§ **EXERCISE**: Going down the listing below, print exactly each line from the one with "scavenging capacity and" up to and including the one with "insights and evolving", and skip the rest.

[Start of section]

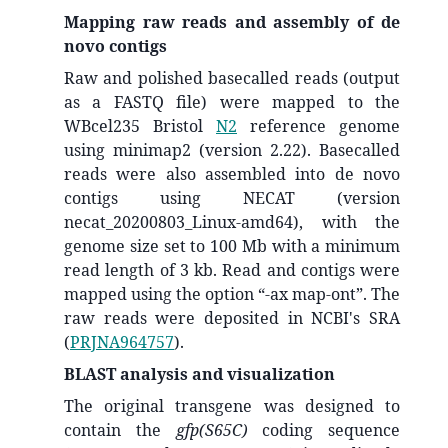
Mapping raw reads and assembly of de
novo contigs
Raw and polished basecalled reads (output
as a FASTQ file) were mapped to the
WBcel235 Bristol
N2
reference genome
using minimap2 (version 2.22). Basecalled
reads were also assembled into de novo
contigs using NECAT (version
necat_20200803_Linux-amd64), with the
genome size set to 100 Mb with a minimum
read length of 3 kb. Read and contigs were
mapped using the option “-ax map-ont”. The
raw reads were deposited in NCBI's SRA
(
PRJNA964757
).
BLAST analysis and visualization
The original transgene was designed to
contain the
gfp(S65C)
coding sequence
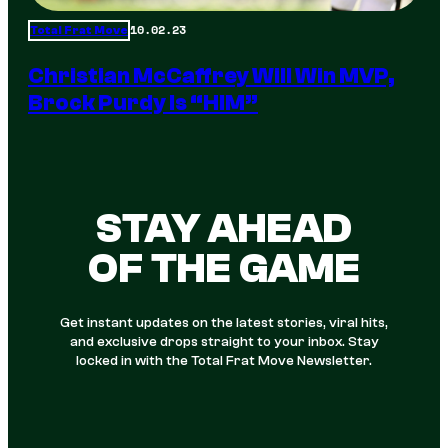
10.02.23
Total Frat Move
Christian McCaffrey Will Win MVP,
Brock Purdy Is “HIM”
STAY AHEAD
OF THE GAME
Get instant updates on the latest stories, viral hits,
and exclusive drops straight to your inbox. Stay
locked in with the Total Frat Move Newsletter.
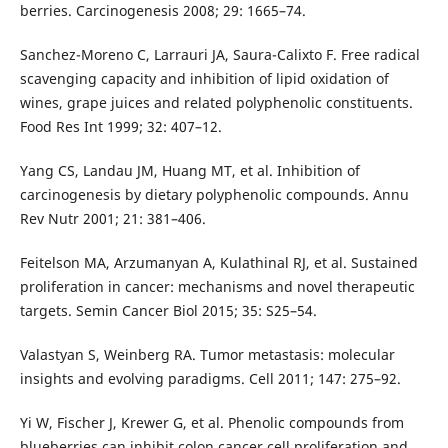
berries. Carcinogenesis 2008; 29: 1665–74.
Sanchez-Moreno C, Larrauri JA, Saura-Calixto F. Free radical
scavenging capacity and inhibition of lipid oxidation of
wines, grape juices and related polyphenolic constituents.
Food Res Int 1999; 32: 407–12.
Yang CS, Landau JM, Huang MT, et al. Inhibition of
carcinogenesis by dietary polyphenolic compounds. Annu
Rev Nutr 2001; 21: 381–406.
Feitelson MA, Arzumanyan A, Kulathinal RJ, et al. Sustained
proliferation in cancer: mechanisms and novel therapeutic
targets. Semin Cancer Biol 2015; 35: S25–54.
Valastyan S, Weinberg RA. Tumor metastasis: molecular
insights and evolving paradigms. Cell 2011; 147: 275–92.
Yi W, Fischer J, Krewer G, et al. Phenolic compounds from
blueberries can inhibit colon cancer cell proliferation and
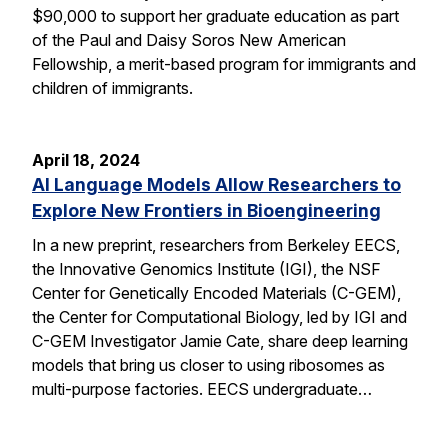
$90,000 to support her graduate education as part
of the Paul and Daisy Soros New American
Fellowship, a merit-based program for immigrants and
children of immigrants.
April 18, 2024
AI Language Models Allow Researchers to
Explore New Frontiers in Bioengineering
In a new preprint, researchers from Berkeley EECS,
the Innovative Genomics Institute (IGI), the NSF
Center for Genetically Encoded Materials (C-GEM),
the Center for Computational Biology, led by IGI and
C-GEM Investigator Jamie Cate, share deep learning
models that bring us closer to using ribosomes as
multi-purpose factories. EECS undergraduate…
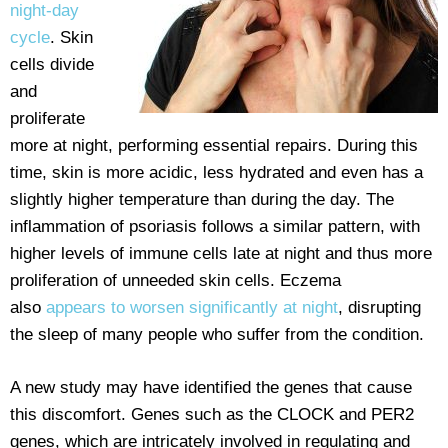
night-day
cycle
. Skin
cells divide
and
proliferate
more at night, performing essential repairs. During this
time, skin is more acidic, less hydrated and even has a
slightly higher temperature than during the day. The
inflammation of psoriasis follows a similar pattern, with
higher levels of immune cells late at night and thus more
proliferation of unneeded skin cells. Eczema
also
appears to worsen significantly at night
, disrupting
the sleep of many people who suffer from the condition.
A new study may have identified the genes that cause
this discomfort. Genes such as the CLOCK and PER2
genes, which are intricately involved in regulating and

[End of section]
[Start of section]

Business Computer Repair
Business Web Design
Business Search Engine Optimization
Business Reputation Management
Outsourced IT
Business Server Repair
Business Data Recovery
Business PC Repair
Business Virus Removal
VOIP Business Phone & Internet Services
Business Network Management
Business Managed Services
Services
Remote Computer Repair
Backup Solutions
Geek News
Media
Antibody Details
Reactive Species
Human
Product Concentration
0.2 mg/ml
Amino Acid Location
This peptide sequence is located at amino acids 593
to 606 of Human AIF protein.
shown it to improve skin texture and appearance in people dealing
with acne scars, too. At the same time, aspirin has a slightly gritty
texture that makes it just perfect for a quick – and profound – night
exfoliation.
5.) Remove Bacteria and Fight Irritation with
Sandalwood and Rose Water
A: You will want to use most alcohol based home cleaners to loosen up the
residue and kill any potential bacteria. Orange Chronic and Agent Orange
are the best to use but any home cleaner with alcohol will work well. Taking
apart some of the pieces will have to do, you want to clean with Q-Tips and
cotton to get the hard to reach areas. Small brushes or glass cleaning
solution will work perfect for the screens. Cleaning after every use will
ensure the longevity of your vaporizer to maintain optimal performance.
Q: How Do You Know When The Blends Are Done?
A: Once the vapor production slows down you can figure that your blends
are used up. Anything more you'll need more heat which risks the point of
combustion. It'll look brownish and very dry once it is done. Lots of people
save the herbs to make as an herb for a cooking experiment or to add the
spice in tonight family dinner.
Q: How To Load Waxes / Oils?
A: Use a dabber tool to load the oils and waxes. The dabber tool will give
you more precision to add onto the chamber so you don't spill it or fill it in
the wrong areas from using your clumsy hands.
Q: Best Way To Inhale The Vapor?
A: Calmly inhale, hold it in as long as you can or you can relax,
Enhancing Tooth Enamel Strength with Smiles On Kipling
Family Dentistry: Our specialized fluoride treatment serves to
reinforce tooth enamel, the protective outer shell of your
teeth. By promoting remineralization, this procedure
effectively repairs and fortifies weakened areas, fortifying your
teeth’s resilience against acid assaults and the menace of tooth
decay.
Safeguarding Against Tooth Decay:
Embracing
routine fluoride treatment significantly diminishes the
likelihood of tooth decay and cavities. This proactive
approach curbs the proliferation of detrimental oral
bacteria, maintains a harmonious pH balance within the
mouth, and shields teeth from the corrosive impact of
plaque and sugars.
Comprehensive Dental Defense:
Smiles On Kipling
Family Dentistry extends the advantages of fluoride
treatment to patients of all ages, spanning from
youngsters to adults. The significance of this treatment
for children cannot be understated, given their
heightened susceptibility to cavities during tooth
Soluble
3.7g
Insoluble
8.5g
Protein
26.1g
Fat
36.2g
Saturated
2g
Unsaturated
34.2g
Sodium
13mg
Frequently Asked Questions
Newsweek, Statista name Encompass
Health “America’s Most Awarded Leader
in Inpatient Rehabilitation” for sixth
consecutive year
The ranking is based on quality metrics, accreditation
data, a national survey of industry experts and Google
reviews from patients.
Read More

[End of section]

§ **ANSWER TO THE PROBLEM**:
scavenging capacity and inhibition of lipid oxidation of
wines, grape juices and related polyphenolic constituents.
Food Res Int 1999; 32: 407–12.
Yang CS, Landau JM, Huang MT, et al. Inhibition of
carcinogenesis by dietary polyphenolic compounds. Annu
Rev Nutr 2001; 21: 381–406.
Feitelson MA, Arzumanyan A, Kulathinal RJ, et al. Sustained
proliferation in cancer: mechanisms and novel therapeutic
targets. Semin Cancer Biol 2015; 35: S25–54.
Valastyan S, Weinberg RA. Tumor metastasis: molecular
insights and evolving paradigms. Cell 2011; 147: 275–92.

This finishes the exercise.